Gather every line in the items below that contains the string "aorta", matching case exactly, and copy each such line in full.

MATERIAL:
'''

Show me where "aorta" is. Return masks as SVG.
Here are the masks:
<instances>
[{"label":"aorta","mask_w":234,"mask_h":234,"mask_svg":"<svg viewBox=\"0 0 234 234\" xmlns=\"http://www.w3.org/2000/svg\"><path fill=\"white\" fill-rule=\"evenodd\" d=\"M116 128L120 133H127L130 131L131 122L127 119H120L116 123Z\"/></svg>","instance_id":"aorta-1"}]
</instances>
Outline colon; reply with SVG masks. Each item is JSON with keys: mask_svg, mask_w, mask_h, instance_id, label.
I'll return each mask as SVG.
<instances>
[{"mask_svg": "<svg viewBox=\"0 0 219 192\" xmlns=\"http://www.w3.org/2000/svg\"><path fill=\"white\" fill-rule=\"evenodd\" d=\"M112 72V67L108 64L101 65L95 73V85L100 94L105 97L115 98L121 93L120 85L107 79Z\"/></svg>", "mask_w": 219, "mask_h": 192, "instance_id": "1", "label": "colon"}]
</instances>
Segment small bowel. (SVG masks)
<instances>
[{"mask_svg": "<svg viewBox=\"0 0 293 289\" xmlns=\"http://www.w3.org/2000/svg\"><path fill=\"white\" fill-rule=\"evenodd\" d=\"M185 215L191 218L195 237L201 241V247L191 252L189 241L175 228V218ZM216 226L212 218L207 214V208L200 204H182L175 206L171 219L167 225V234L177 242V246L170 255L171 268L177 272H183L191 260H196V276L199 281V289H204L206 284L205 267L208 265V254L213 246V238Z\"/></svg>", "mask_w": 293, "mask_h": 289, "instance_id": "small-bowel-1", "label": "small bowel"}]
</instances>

'''
'''

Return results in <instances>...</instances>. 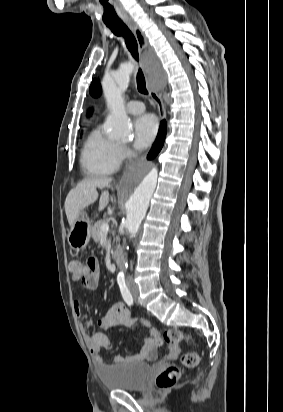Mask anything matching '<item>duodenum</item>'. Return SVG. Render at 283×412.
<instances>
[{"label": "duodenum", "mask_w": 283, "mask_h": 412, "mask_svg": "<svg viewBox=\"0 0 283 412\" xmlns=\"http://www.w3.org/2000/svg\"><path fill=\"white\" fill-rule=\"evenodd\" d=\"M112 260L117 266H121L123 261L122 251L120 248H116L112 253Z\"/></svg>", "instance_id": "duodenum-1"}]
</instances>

'''

REPLY TO THE EXERCISE:
Show me where "aorta" is. Return masks as SVG.
[{"label":"aorta","mask_w":234,"mask_h":234,"mask_svg":"<svg viewBox=\"0 0 234 234\" xmlns=\"http://www.w3.org/2000/svg\"><path fill=\"white\" fill-rule=\"evenodd\" d=\"M116 128L120 133H127L130 131L131 122L127 119H120L116 123Z\"/></svg>","instance_id":"aorta-1"}]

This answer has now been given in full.